This little bowl and I have something in common

Sitting on the fourth shelf, third row in on the right, of the Jerome & Lucille Strauss Study Gallery at The Corning Museum of Glass (CMoG), sits a little blue bowl. At only 8 centimeters high (3.25 inches) and 12 centimeters (4.75 inches) in diameter, it is almost lost amongst the thousands of other items you can find in that gallery alone. Positioned toward the back, although not hidden, it resides with other vessels and stemware of a similar age and style, either in blue or green or lilac. The shelf is labelled British Glass, 19th Century.

There is seemingly nothing extraordinary about this singular blue bowl. It has a gilded pattern that runs around its rim, a key-fret frieze that resembles a chain of waves cresting one after another. It’s a simple and attractive decoration that was both common and popular for the time.

But I’m drawn to this particular piece for a reason: this little bowl and I have something in common.

Described as a Deep Blue Gilded Bowl, or more simply 58.2.1 in our records management system, this bowl is an example of hand-blown blue glass from the English city of Bristol; the very same city I was born in, almost 200 years after it was made. With a long and interesting history, replete with innovation and controversy in equal measure, Bristol plays a significant part in a story that saw the rise and fall, and subsequent rise again, of the English glass trade.

During the 18th century, at a time of industrial prosperity, Bristolian glass houses sprang up across the city at such a rate they soon rivaled churches in number. Their primary output was blue medicine bottles. It wasn’t long however, before blue glass was adopted for items of greater finery and distinction. Long associated with wealth by merchants and traders frequenting the ports of Southern England, the color blue exemplified luxury and status, and soon became a staple in the home.

Blue glass is naturally derived from cobalt oxide, and when combined with lead crystal creates a rich, dark blue. This combination would go on to be known as Bristol Blue. At the time, the highest quality cobalt was sourced and imported from Saxony, Germany, where William Cookworthy, an early pioneer with porcelain, held the sole import rights, supplying all the glassblowers of Bristol.

One such glassblower was Isaac Jacobs, the son of a Jewish immigrant from Frankfurt. At the age of 17, Isaac had joined his father’s glass company on Temple St. in the heart of Bristol’s Jewish quarter, and began to learn the family trade. He would later go on to establish his own company: The Non-Such Flint Glass Manufactory. Years later, it was Isaac whose name would become synonymous with Bristol Blue.

After the death of his father, Isaac’s business and reputation grew. The gentile society of Bristol welcomed the skill and craftsmanship of the Jewish German immigrants, and Isaac found himself adopting the traits of his new-found community. Around 1810, Isaac was honored as a freemason of the city; he moved to a larger house, was granted his own coat of arms, and made a substantial salary.
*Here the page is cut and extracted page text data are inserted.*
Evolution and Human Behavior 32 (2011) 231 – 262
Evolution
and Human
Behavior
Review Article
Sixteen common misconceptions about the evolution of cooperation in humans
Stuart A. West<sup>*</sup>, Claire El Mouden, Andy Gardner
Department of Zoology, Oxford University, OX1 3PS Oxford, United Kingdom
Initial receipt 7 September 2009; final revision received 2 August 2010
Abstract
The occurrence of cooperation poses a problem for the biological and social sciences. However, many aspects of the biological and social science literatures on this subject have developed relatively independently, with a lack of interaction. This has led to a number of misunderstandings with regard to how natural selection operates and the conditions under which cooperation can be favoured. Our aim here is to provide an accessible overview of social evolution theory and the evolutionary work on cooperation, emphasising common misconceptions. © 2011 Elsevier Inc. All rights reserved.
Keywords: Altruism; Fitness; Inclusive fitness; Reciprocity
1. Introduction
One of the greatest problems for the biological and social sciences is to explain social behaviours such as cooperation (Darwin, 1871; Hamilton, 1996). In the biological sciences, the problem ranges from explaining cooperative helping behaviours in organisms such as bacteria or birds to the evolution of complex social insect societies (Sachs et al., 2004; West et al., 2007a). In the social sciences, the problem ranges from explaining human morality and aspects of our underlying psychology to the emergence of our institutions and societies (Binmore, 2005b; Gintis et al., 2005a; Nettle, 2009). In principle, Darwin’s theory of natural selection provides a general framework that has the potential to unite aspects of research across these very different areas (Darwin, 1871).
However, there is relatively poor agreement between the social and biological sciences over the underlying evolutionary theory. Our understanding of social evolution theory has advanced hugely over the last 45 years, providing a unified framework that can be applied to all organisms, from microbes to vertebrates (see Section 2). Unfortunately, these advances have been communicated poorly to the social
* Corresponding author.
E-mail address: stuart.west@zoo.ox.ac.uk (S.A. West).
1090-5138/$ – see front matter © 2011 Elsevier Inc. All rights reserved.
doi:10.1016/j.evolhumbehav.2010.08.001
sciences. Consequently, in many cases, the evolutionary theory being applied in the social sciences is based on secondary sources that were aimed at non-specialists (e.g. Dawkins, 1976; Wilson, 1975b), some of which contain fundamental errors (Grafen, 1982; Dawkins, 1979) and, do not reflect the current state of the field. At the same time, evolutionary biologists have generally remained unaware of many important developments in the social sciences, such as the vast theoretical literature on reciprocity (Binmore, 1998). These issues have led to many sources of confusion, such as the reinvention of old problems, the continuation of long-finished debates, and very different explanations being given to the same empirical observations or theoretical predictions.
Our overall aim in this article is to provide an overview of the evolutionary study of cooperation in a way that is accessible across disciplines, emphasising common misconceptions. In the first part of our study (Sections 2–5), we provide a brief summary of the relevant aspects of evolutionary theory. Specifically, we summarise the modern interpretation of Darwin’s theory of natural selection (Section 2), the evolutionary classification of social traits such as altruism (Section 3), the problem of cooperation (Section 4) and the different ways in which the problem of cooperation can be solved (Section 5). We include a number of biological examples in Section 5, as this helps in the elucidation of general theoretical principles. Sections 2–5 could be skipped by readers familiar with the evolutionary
At the height of his success he could boast of providing wares to His Majesty George III and the wealthiest aristocrats of his generation.

However, his success was short-lived. The Napoleonic wars spread across Europe, cutting off the supply of cobalt oxide. Meanwhile, a decline in demand at home left Isaac’s glassworks reeling. His debts went unpaid, and he was forced to declare himself bankrupt. He returned to the ways of an itinerant peddler. In 1835 he died, penniless.

Author Jon Heath admires a little bit of home in Deep blue gilded bowl.

Author Jon Heath admires a little bit of home in Deep blue
gilded bowl.

Fast forward 200 years and I find myself peering into our display case, curious about this little piece of history before me.

Identified as a finger bowl by CMoG’s new curator of European glass, Kit Maxwell, it more than likely was part of a much larger dinnerware set, including wine glass coolers and decanters. The finger bowl’s only purpose was to clean ones fingertips, before savoring some buttery stalks of asparagus perhaps, and it was described by one German visitor to England in 1786 to be “quite delightful.”

Purchased in 1958, the bowl has been in the Museum’s collection for almost 60 years, 56 years longer than I’ve been here. In that time, Bristol has seen a strong resurgence in glass and the Bristol Blue color that once made it famous. Looking over the inscription on the base of the bowl that reads “I. Jacobs Bristol” I feel a connection to Bristol, my hometown, and its rich history.

Bristol Blue has been a presence in my life for as long as I can remember. But only now, half way around the world, am I putting together all the pieces of this puzzle. For some years I found myself working next door to a small glass studio proudly continuing the legacy of Bristol Blue, just a stone’s throw from Temple St. where Isaac Jacobs made his fortune. In my hometown, a piece of Bristol Blue rests upon the top shelf of every antique shop, much like old Steuben glass found in the shops of Corning; becoming dusty, just waiting to be found by a loving collector.

I have a new found appreciation for this remarkable piece of history, and if I ever need a reminder of home, I’ll just look for that little blue bowl.